Getting stoned at shows?

(Rosie Struve)
(Rosie Struve)

Even if security guards aren't morally opposed to weed, they still have to represent the interests of the venue. I'm reminded of this time I was in Camden, N.J., seeing an iteration of the post-Jerry Garcia Grateful Dead. The band was about 45 minutes into their classic improvisation piece, "Drums/Space," when a local Deadhead got frustrated, stood up from the mostly seated crowd, and decided that he was now the voice of the people. "Quit joikin' us off and play a song," he catcalled, repeating the phrase between gulps of Miller Lite and exaggerated pulls off a loud-smelling joint, unaware that the security guards just 20 feet up the hill indeed had noses, too.

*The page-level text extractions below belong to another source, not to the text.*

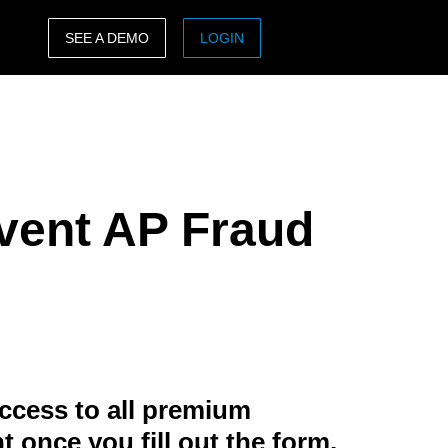
SEE A DEMO
LOGIN
ASIA PACIFIC
sh)
Australia (English)
India (English)
event AP Fraud
日本（日本語)
Singapore (English)
ccess to all premium
t once you fill out the form.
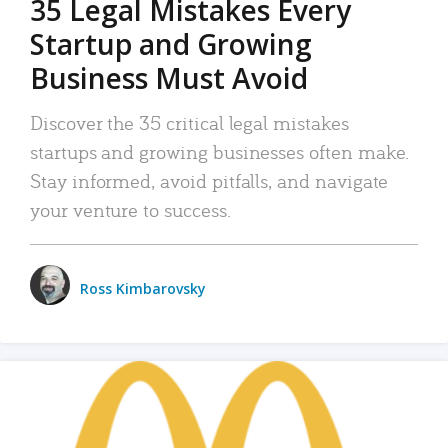
35 Legal Mistakes Every
Startup and Growing
Business Must Avoid
Discover the 35 critical legal mistakes
startups and growing businesses often make.
Stay informed, avoid pitfalls, and navigate
your venture to success.
Ross Kimbarovsky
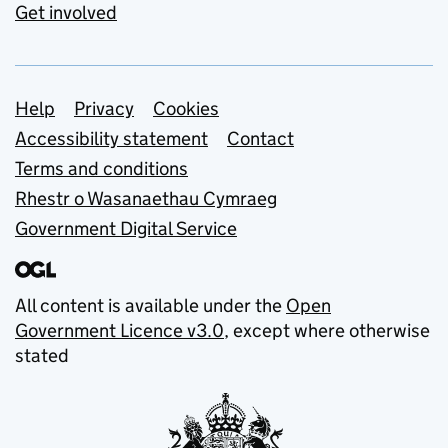
Get involved
Support links
Help
Privacy
Cookies
Accessibility statement
Contact
Terms and conditions
Rhestr o Wasanaethau Cymraeg
Government Digital Service
All content is available under the
Open
Government Licence v3.0
, except where otherwise
stated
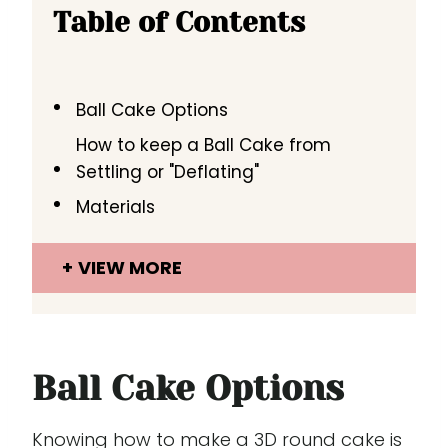
Table of Contents
Ball Cake Options
How to keep a Ball Cake from
Settling or "Deflating"
Materials
VIEW MORE
Ball Cake Options
Knowing how to make a 3D round cake is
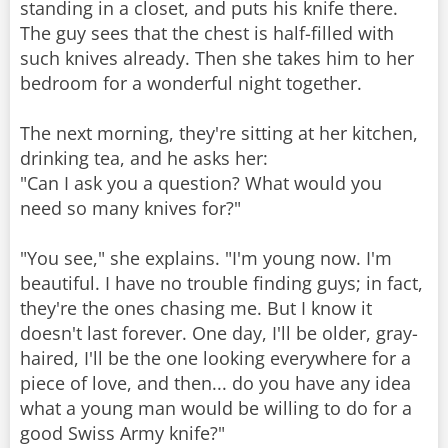
standing in a closet, and puts his knife there.
The guy sees that the chest is half-filled with
such knives already. Then she takes him to her
bedroom for a wonderful night together.
The next morning, they're sitting at her kitchen,
drinking tea, and he asks her:
"Can I ask you a question? What would you
need so many knives for?"
"You see," she explains. "I'm young now. I'm
beautiful. I have no trouble finding guys; in fact,
they're the ones chasing me. But I know it
doesn't last forever. One day, I'll be older, gray-
haired, I'll be the one looking everywhere for a
piece of love, and then... do you have any idea
what a young man would be willing to do for a
good Swiss Army knife?"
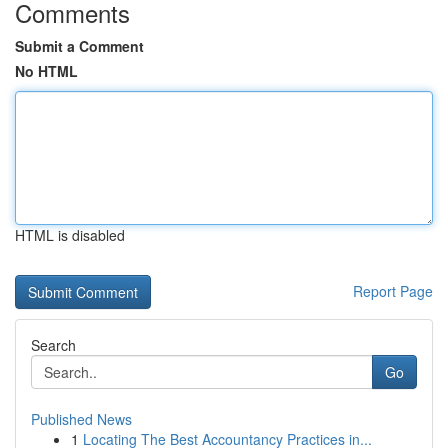
Comments
Submit a Comment
No HTML
HTML is disabled
Report Page
Search
Go
Published News
1
Locating The Best Accountancy Practices in...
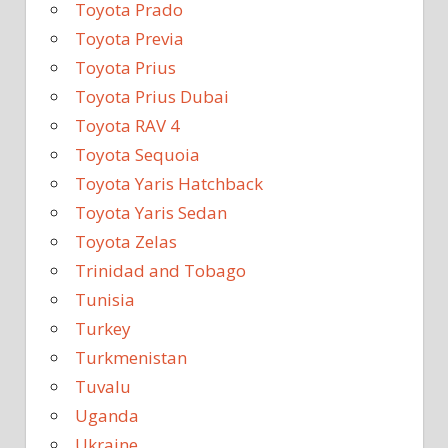
Toyota Prado
Toyota Previa
Toyota Prius
Toyota Prius Dubai
Toyota RAV 4
Toyota Sequoia
Toyota Yaris Hatchback
Toyota Yaris Sedan
Toyota Zelas
Trinidad and Tobago
Tunisia
Turkey
Turkmenistan
Tuvalu
Uganda
Ukraine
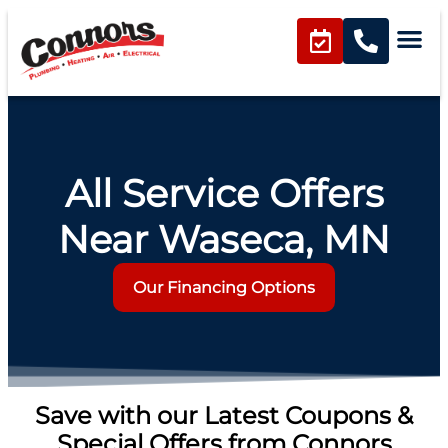
content
All Service Offers
Near Waseca, MN
Our Financing Options
Save with our Latest Coupons &
Special Offers from Connors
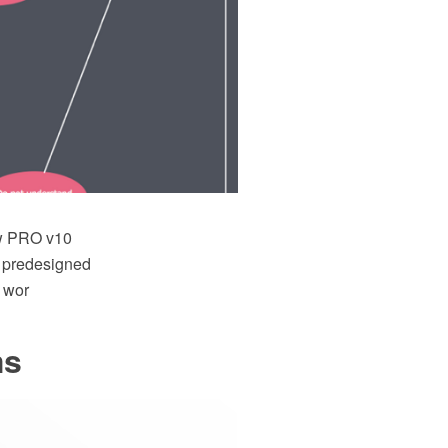
aw PRO v10
f predesigned
d wor
ms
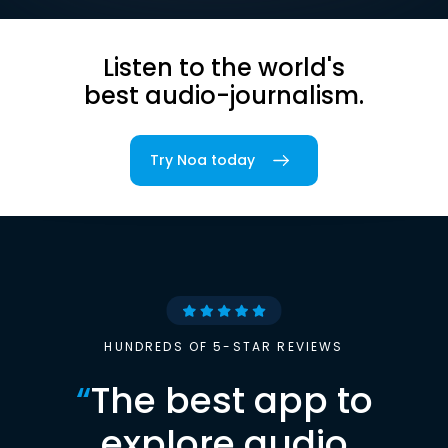
Listen to the world's
best audio-journalism.
Try Noa today
HUNDREDS OF 5-STAR REVIEWS
“
The best app to
explore audio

They calmly snuck up behind him, put him in cuffs and whisked him off to Sad Town. Should've saved that moment of defiance for the parking lot.

Being high at work?

(Rosie Struve)
(Rosie Struve)

There's nothing less impressive than a person who can't do their job because they're high. If that happens to be you, no matter how many times you tell yourself, "They don't know I'm baked," they probably do, and they're probably annoyed that you're staring into the milk steamer, transfixed by the bubbles that should already be the foam atop their latte, while the distinct scent of burning milk wafts across the counter.